Bir televizyon yayınının benzetmesini ele alalım. Vücudumuzun bir TV seti olduğunu ve kimliğimizin ekrana yayınlanan görüntü olduğunu düşünün. TV (vücudumuz) bozulursa, bu yayınlanan görüntünün (kimliğimizin) de öldüğü anlamına mı geliyor? Tabii ki Hayır-başka bir TV alırsanız, görüntü tekrar görünür.

Bu nedenle, vücudumuz ölse bile, kimliğimizin izi hala çevrede mevcuttur. Birisi sizinle tam olarak aynı kimlik reseptörlerine sahip olsaydı, aynı yayını alırlardı ve bir kez daha var olurdunuz.

Özetle, bu manevi kavramı takdir etmek için, hücrelerimiz çevremizden gelen sinyalleri toplamadan vücudumuzda hiçbir şeyin işlev göremeyeceği fikrini anlamamız gerekir.

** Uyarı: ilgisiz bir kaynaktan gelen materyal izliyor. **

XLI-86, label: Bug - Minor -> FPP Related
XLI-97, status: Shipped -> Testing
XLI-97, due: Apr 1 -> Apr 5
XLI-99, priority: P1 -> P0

Gerçeklik: Birisi bir donör organı aldığında, vericinin kimliğinin bir kısmını alabilir.

Son Özet

Bu kitaptaki anahtar mesaj: Genlerin hayatımızı kontrol ettiği fikri artık en son bilimsel araştırmalarla desteklenmiyor. Yeni biyoloji, bunun yerine genlerimiz üzerinde derin bir etkiye sahip olduğumuzu keşfetti. Bu nedenle, yeni biyolojide yer alan bilim adamları, insanlığın sorunlarının üstesinden gelmesine yardımcı olmak için bu mekanizmaları daha iyi anlamak için çabalarını adamalıdır.

Eyleme geçirilebilir tavsiye: Herkesle aynı tıbbi tedaviyi otomatik olarak kabul etmeyin.

Siz veya tanıdığınız herhangi biri bir doktor tarafından tedavi edilemez bir hastalık veya bozukluğa sahip olarak teşhis edilirse, doktorun hastalığın tedavi edilebilir olup olmadığı konusunda uyguladığı yönteme bağlı olduğunu unutmayın.

Hepimiz benzersiziz; bu nedenle, en etkili tedavi yöntemlerini keşfedebilmemiz için hastalığa birçok alternatif yaklaşım araştırılmalıdır.

Meditasyon yaparak stres ve negatif programlama ile başa çıkmak.

Stresli olduğunuzda, bağışıklık sisteminiz düzgün çalışamaz. Bu nedenle, bir dahaki sefere kronik stres durumunda olduğunuzda, meditasyon yapmayı düşünün. Bu aynı zamanda sağlığımıza zarar verebilecek olumsuz bilinçaltı düşünceleri (programlama) azaltmaya yardımcı olur.